Gold is money, everything else is credit
People have been obsessed with gold since the beginning of civilization. Both the Egyptians and ancient Greeks valued the precious metal as a status symbol. The more gold you had, the higher you ranked in the natural order of things. In more recent times, gold rushes in Alaska and South Africa have caused major frenzies while changing lives.
People have a natural affinity for shiny things, which makes them desire gold and silver for its beauty. Especially gold, which is a simple, fairly boring metal that can be melted and formed into any desirable form. In many struggling countries, such as India, even the poorest citizens crave gold jewelry.
Prior to paper currency, the actual precious metal was used in trade. A certain amount of gold was assigned a certain value and used in exchange for some other commodity. Since gold and silver were easy to carry, the system worked well, involving the trade of equal commodities.
When governments began to mint currencies, gold and silver became natural choices. Their very rarity, especially gold, gave them an inherent value. People could trust the value of gold and silver. Slowly, however, beginning in the 1930s, world governments were no longer linking their currency to gold. The US dollar stopped being backed by gold in the 1970s.
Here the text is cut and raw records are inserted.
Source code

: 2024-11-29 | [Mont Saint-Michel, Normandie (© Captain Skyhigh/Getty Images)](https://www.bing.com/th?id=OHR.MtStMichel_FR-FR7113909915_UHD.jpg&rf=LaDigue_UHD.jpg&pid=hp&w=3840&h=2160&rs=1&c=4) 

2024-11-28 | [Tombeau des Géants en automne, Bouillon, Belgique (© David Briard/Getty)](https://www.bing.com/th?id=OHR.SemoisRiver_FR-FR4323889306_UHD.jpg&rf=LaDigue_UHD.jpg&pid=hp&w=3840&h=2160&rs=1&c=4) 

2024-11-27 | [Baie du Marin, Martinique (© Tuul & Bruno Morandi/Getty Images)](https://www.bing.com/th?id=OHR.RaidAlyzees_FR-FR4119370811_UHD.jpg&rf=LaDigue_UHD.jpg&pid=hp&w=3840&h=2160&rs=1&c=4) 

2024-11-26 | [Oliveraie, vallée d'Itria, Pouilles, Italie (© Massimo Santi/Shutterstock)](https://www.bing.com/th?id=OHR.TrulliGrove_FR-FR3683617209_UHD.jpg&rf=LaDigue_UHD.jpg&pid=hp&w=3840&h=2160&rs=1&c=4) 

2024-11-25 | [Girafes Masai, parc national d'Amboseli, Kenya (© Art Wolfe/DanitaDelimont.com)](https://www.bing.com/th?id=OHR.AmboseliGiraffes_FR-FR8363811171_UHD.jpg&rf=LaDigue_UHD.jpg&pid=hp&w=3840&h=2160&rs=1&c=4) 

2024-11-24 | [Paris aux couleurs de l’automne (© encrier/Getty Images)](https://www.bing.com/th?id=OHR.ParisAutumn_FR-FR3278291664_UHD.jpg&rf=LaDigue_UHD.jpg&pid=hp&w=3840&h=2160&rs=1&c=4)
Instead of being backed by true value, word currencies became pieces of paper.
The role of gold changed from a trusted trading currency to a safe investment haven. Investors rely on the fact that while the value of paper currency will fluctuate, gold and silver will hold their value. Precious metals require no guarantees. As currencies lost their gold-backing, global central banks began purchasing and hoarding gold as a reserve currency whose value has been recognized throughout history.